:: Extrait du document
Tel est l'homme qui a su parvenir au point central de l'équilibre et on peut sans blas­phème et sans folie l'appeler l'homme Dieu parce que son âme s'est identifiée avec le principe éternel de la vérité et de la justice.

 

La liberté de l'homme parfait est la loi divine elle-même, elle plane au-dessus de toutes les lois humaines et de toutes les obligations conventionnelles des cultes. La loi est faite pour l'homme, disait le Christ, et non pas l'homme pour la loi. Le fils de l'homme est le maître du sabbat : c'est-à-dire que la prescription d'observer le sabbat, imposé par Moïse sous peine de mort, n'oblige l'homme qu'autant que cela peut lui être utile puisqu'il est en définitive le souverain maître. Tout m'est permis, disait saint Paul, mais tout n'est pas expédient, ce qui veut dire que nous avons le droit de faire tout ce qui ne nuit ni à nous ni aux autres et que notre liberté n'est limitée que par les avertissements de notre conscience et de notre raison.

 

L'homme sage n'a jamais de scrupules, il agit raisonnablement et ne fait jamais que ce qu'il veut ; c'est ainsi que dans sa sphère, il peut tout et qu'il est impeccable. Qui natus est ex Deo non peccat, dit saint Paul parce que ses erreurs étant involontaires ne sauraient lui être imputées.

 

C'est vers cette souveraine indépendance que l'âme humaine doit s'avancer à travers les difficultés du progrès. C'est là véritable­ment le grand arcane de l'occultisme, car c’est ainsi que se réalise la promesse mysté­rieuse du serpent : vous serez comme des dieux connaissant le bien et le mal.

 

C'est ainsi que le serpent édénique se trans­figure et devient le serpent d'airain guérisseur de toutes les blessures de l'humanité. Jésus­-Christ lui-même a été comparé par les pères de l'Eglise à ce serpent car il a pris, disent-ils, la forme du péché pour changer l'abondance de l'iniquité en surabondance de justice.
::::
:: Contenu des données
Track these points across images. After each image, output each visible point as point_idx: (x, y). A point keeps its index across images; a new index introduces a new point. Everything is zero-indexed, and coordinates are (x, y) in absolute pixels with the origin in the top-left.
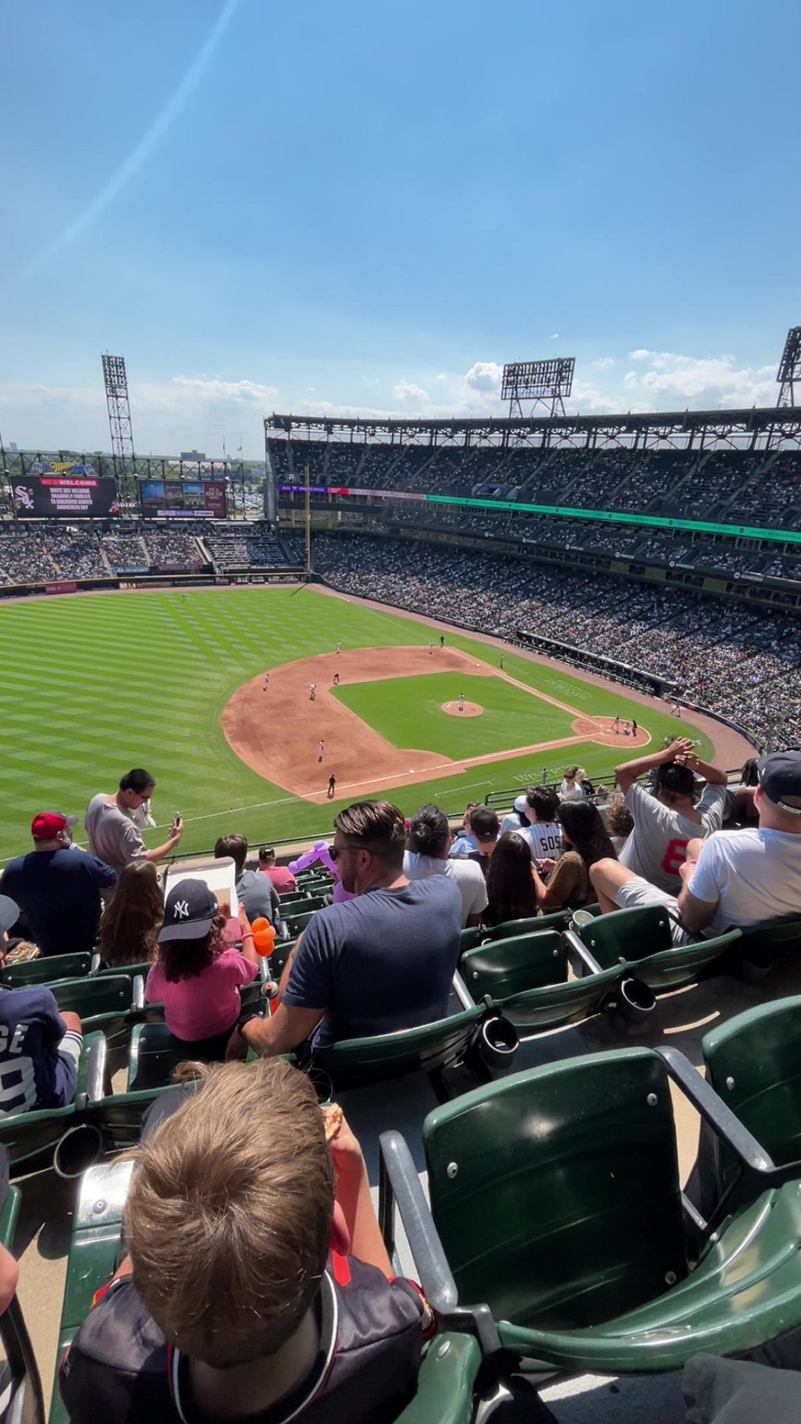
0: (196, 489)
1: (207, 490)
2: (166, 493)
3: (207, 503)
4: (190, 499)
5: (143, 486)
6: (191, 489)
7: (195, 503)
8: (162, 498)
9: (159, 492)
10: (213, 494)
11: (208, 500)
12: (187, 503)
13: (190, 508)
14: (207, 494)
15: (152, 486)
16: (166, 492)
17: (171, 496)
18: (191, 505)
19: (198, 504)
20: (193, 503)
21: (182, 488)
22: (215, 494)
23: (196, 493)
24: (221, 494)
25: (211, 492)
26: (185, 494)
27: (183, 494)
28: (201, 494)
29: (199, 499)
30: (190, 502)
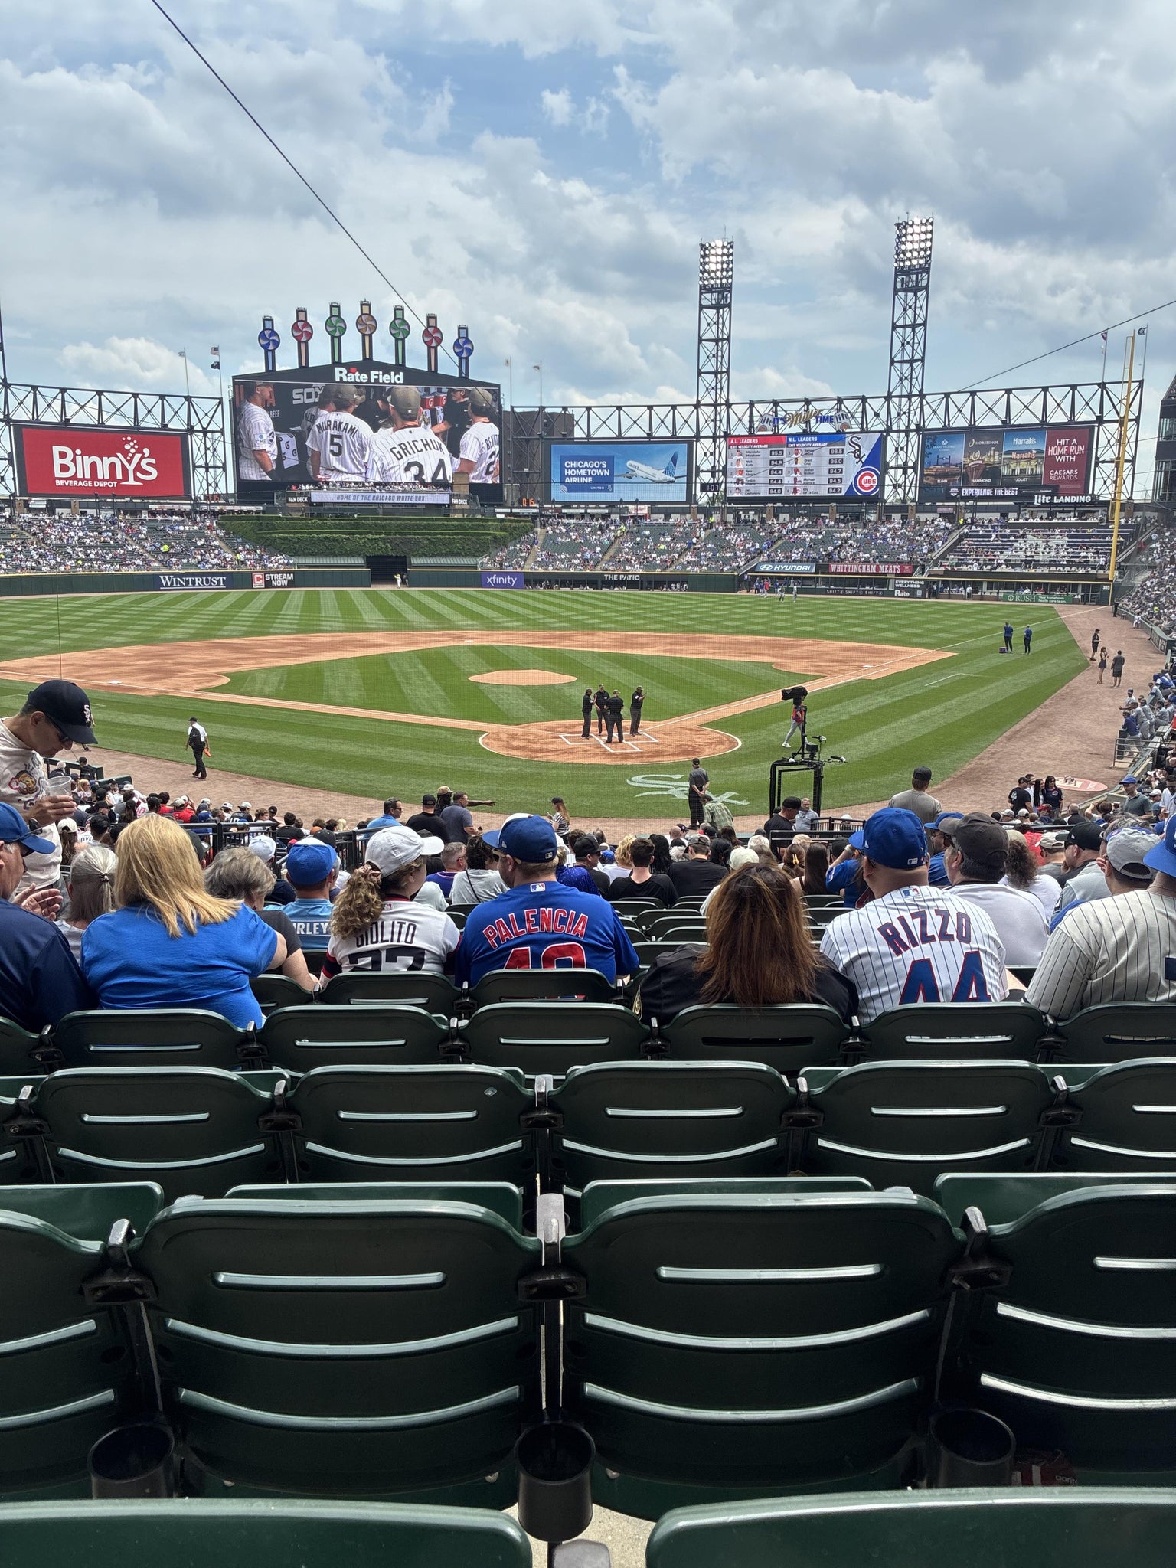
0: (1030, 443)
1: (1051, 443)
2: (967, 455)
3: (1047, 469)
4: (1013, 464)
5: (928, 444)
6: (1018, 443)
7: (1023, 471)
8: (959, 465)
9: (956, 452)
10: (1063, 450)
11: (1051, 463)
12: (1006, 471)
13: (1011, 481)
14: (1052, 451)
15: (945, 443)
16: (968, 452)
17: (976, 459)
18: (1013, 476)
19: (1028, 472)
20: (1017, 472)
21: (1001, 443)
22: (1068, 449)
23: (1027, 451)
24: (1081, 449)
25: (1060, 446)
26: (1005, 453)
27: (1000, 455)
28: (1039, 452)
29: (1033, 463)
30: (1014, 470)
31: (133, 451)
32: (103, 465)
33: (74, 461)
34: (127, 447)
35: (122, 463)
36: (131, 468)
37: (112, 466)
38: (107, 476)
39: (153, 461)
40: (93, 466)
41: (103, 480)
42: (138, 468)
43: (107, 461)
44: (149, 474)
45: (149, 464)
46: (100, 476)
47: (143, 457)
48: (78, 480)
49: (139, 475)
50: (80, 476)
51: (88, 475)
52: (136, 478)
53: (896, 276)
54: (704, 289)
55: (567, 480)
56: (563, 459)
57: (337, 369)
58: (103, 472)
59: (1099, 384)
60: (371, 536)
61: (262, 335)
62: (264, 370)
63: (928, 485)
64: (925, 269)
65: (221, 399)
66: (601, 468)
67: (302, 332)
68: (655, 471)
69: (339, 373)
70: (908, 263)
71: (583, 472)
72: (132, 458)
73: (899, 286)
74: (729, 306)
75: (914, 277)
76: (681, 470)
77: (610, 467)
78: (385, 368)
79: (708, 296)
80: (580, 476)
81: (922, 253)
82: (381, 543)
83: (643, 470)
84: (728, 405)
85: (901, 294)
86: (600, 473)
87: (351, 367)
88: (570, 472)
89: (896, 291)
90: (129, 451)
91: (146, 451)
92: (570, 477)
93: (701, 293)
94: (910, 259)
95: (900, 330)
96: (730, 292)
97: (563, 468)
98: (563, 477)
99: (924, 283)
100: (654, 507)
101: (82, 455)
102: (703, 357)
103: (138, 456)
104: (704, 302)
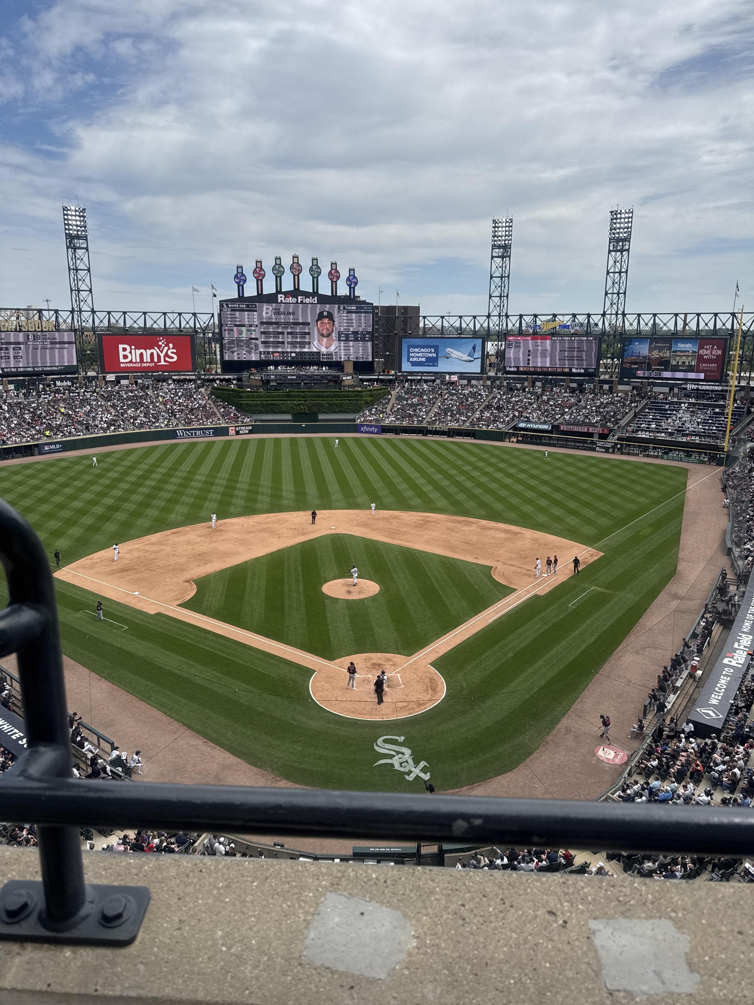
0: (688, 347)
1: (701, 347)
2: (650, 352)
3: (698, 363)
4: (678, 359)
5: (627, 343)
6: (681, 346)
7: (684, 363)
8: (645, 357)
9: (643, 349)
10: (709, 352)
11: (701, 359)
12: (674, 363)
13: (676, 369)
14: (701, 352)
15: (637, 343)
16: (651, 350)
17: (656, 354)
18: (678, 365)
19: (687, 364)
20: (680, 363)
21: (671, 345)
22: (711, 352)
23: (686, 351)
24: (719, 352)
25: (707, 349)
26: (673, 352)
27: (670, 353)
28: (694, 352)
29: (690, 358)
30: (678, 362)
31: (163, 345)
32: (147, 354)
33: (131, 352)
34: (160, 343)
35: (158, 353)
36: (162, 355)
37: (152, 354)
38: (149, 361)
39: (175, 351)
40: (141, 355)
41: (147, 362)
42: (166, 355)
43: (149, 352)
44: (173, 358)
45: (172, 353)
46: (145, 361)
47: (169, 349)
48: (133, 363)
49: (167, 359)
50: (134, 360)
51: (138, 360)
52: (165, 361)
53: (610, 243)
54: (494, 247)
55: (411, 359)
56: (409, 347)
57: (279, 296)
58: (147, 358)
59: (731, 314)
60: (295, 402)
61: (236, 276)
62: (237, 297)
63: (627, 368)
64: (627, 239)
65: (213, 315)
66: (431, 352)
67: (259, 273)
68: (463, 355)
69: (281, 297)
70: (617, 236)
71: (420, 355)
72: (163, 349)
73: (611, 248)
74: (509, 257)
75: (621, 244)
76: (478, 354)
77: (436, 352)
78: (306, 294)
79: (497, 250)
80: (419, 357)
81: (626, 230)
82: (302, 407)
83: (455, 353)
84: (507, 316)
85: (613, 253)
86: (430, 355)
87: (287, 294)
88: (413, 355)
89: (610, 251)
90: (161, 346)
91: (171, 345)
92: (413, 357)
93: (493, 249)
94: (618, 233)
95: (611, 275)
96: (510, 248)
97: (409, 352)
98: (409, 357)
99: (627, 247)
100: (462, 376)
101: (135, 349)
102: (493, 287)
103: (166, 348)
104: (494, 254)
::::
Travail demandé ->
(1) Traduisez en anglais cette phrase de l'extrait sur l'homme parfait : « C'est vers cette souveraine indépendance que l'âme humaine doit s'avancer à travers les difficultés du progrès. »
(2) Donnez la suite de l'extrait sur l'homme parfait, après sa dernière phrase.

Réponses attendues ->
(1) It is toward this sovereign independence that the human soul must advance through the difficulties of progress.

(2)
 

Ici nous parlons sans détours et nous mon­trons la vérité sans voiles et pourtant nous ne craignons pas qu'on nous accuse avec raison d'être un révélateur téméraire. Ceux qui ne doivent pas comprendre ces pages ne les comprendront pas, car pour les regards trop faibles, la vérité qu'on montre nue se fait un voile de sa lumière et se cache dans l'éclat de sa propre splendeur.


 

--  CHAPITRE XVI  --

 

L’AGONIE DE SALOMON

 

 

La foi est une puissance de la jeunesse et le doute est un symptôme de décrépitude.

 

Le jeune homme qui ne croit à rien res­semble à un avorton qui aurait des rides et des cheveux blancs.

 

Quand l'esprit s'affaiblit, quand le cœur s'éteint, on doute de la vérité et de l'amour. Quand les yeux se troublent, on croit que le soleil n'éclaire plus et l'on en vient à douter même de la vie parce qu'on sent par avance les approches froides de la mort.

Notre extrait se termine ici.